I’m grateful to Mary for allowing me to be a guest today. And I’m grateful to readers! I love my work, and I’d be nowhere without you. Leave a comment here, and your name will go into a drawing for one free book. The winner can choose any of my sixteen titles. Old World Murder, one of my American Girl mysteries, a Civil War novel—the choice will be yours!
My husband, daughter Meg, and I reached Spring Hill, TN, in a driving rain. The temperature was dropping. The parking lot—a field intended to hold the vehicles of 10,000 or so Civil War reenactors and their gear—was a sea of mud. The actual camping areas were located well beyond the parking lot. The horses and wagons provided to help haul gear had trouble slogging through thick muck on the hilly terrain.
Fortunately, my family was traveling relatively light. Meg and I would be spending the weekend in a recreated refugee camp, helping visitors remember that soldiers weren’t the only people affected by military campaigns during the Civil War. After we hiked to the clearing where the refugee camp was being created, Scott helped Meg and me set up our little tent. We watched him tramp off to find his military comrades, the incessant rain darkening his wool coat and dripping from his hat brim.
Welcome to the wonderful world of reenacting.
That weekend was challenging, to be sure. It was also one of the best experiences I had during the decade plus I spent reenacting. The people organizing the refugee camp had done an amazing job of researching and presenting a bit of life as it might have been for some of the thousands of Southern civilians left destitute and homeless during the war.
It also provided me with an amazing opportunity to immerse myself into the 19th century for a few days. We talked with visitors as they came through, but at the end of “public time” each day, we ladies and children were alone in the clearing, with no modern intrusions in sight. I savored the richness of sensory details the experience provided. One evening we heard hoofbeats, and a column of Union cavalry emerged from the trees and rode past our camp. A woman ran to the lane, shouting “Give ‘em hell for East Tennessee!” Her portrayal provided a vivid reminder that the pocket of Union sympathizers in that area suffered terribly during the war. It was an unexpected and magical moment.
I knew before the weekend was over that I needed to channel the experience into a novel. The result was Hearts of Stone, about a young woman named Hannah Cameron from East Tennessee. After Hannah and her younger siblings were orphaned, they wandered through Tennessee and eventually took shelter in a refugee camp—much like the one I helped portray.
If you write historicals, there’s a good chance that someone—or many someones—reenact your period. Even if you don’t want to participate yourself, visiting a reenactment can transform a story from ho-hum to wow. Reenactments can provide a myriad of specific sensory details to bring your story to life. Learn what musket smoke smells like, listen to musicians playing period music, discover (with permission) what homespun linen feels like.

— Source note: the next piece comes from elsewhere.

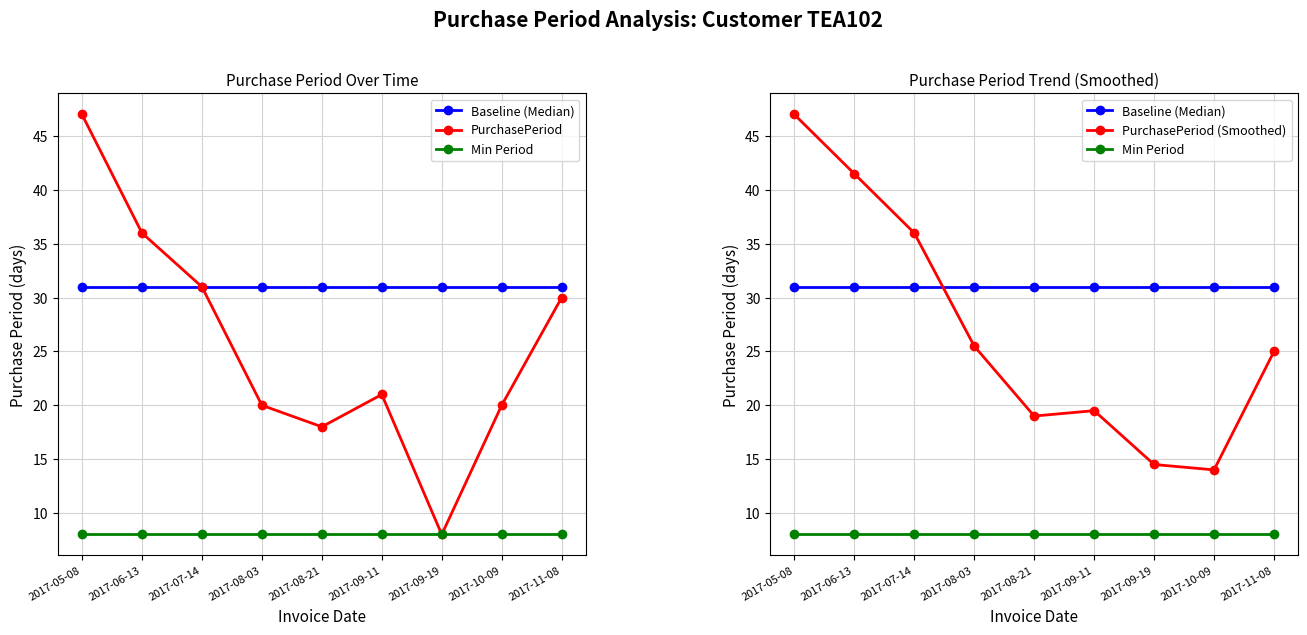

True or false: Min Period and PurchasePeriod (Smoothed) cross at least once.

False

If you get lucky you may experience one of those unexpected “bubble” moments, when—just for a split second—you forget that you live in modern times.
Many reenactors are passionate historians. They know a lot, and they love to share what they know. Some are also collectors. If you have questions about material culture during your era, you can likely find the answers.
One word of caution: attending a reenactment to do research is like searching the world wide web for information. You’ll find a lot, but you will need to use some filters. Don’t assume that everything you see and hear is accurate.
I don’t do much reenacting these days, but my experiences and memories will always help inform my work. In my new book, Old World Murder, protagonist Chloe Ellefson is a curator at the historic site where I was first introduced to the hobby of reenacting. I plan to get Chloe to other historic sites as the mystery series continues. Sooner or later she’ll experience a reenactment. She’ll encounter a mystery to solve. I’ll get to revisit some great memories.
Kathleen Ernst is celebrating the publication of her first adult mystery, Old World Murder (Midnight Ink). She has also written eight mysteries for young readers. Several have been finalists for Edgar or Agatha awards.